### WORK ITEM
Scan the records below and copy every line that contains the string "pixels".

### EXTRACTED RECORDS
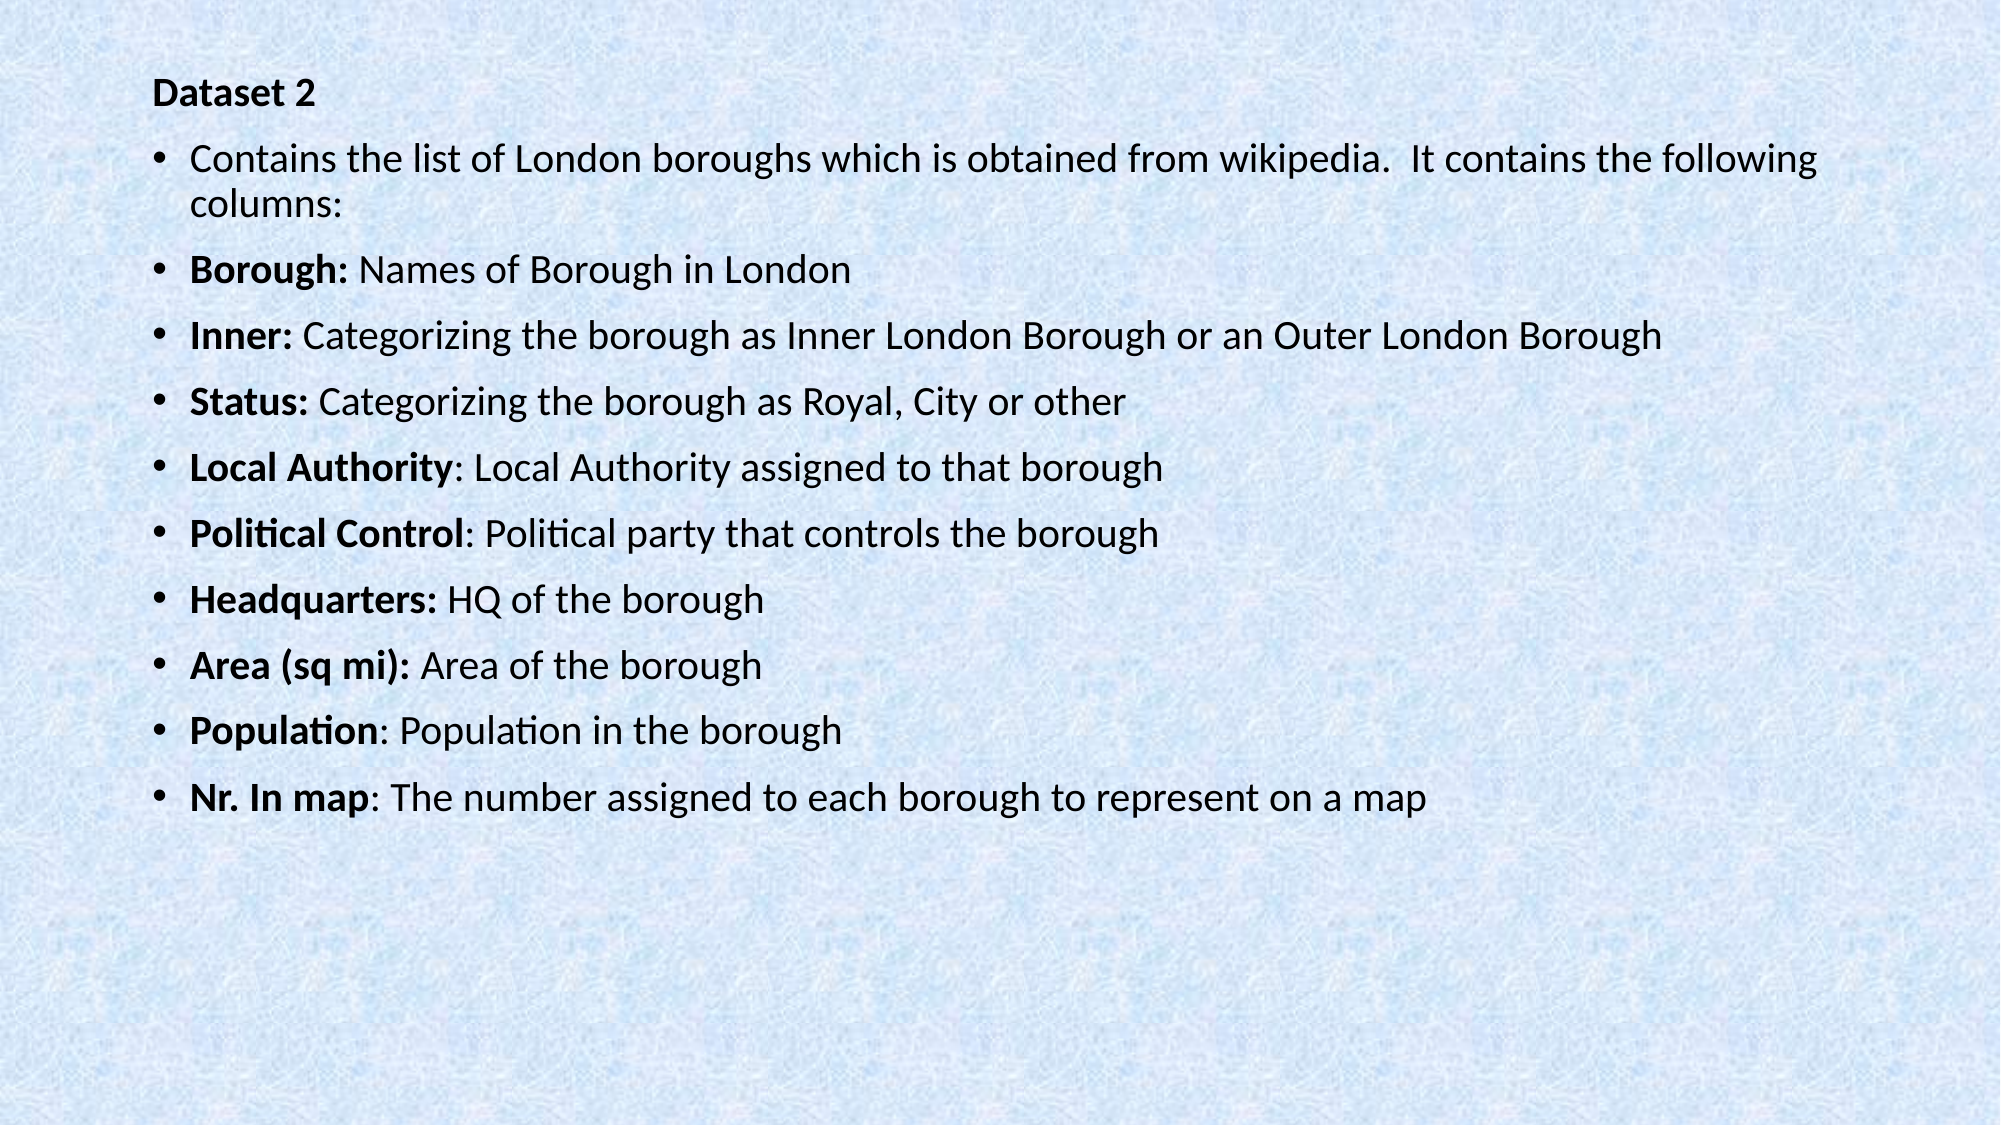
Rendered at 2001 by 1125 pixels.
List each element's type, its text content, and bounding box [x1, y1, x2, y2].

picture [0, 0, 2001, 1125]
list Dataset 2 Contains the list of London boroughs which is obtained from wikipedia. It contains the following columns: Borough: Names of Borough in London Inner: Categorizing the borough as Inner London Borough or an Outer London Borough Status: Categorizing the borough as Royal, City or other Local Authority: Local Authority assigned to that borough Political Control: Political party that controls the borough Headquarters: HQ of the borough Area (sq mi): Area of the borough Population: Population in the borough Nr. In map: The number assigned to each borough to represent on a map [137, 63, 1863, 1014]
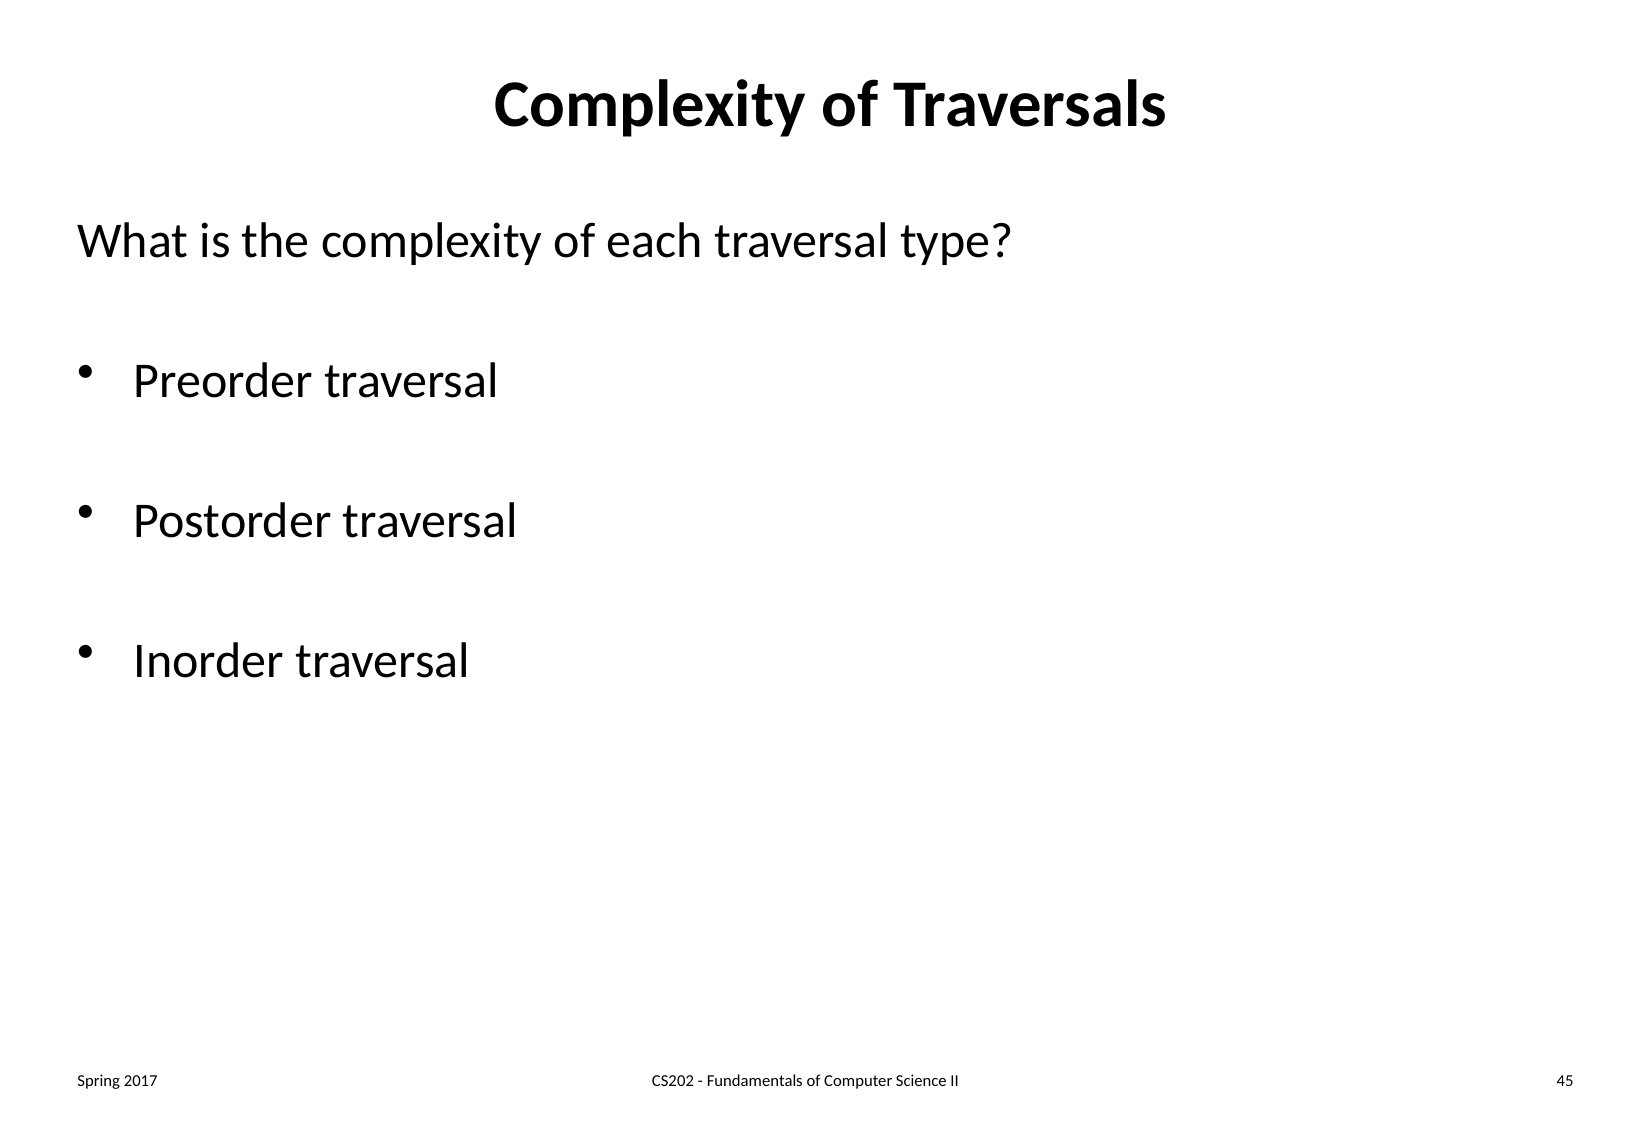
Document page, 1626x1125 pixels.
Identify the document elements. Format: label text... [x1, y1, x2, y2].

slide_number Spring 2017 [62, 1062, 401, 1100]
list What is the complexity of each traversal type? Preorder traversal Postorder traversal Inorder traversal [62, 200, 1588, 1038]
footer CS202 - Fundamentals of Computer Science II [501, 1062, 1111, 1100]
title Complexity of Traversals [62, 24, 1600, 175]
slide_number 45 [1250, 1062, 1589, 1100]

### THE ANSWER
Rendered at 2001 by 1125 pixels.
Document page, 1626x1125 pixels.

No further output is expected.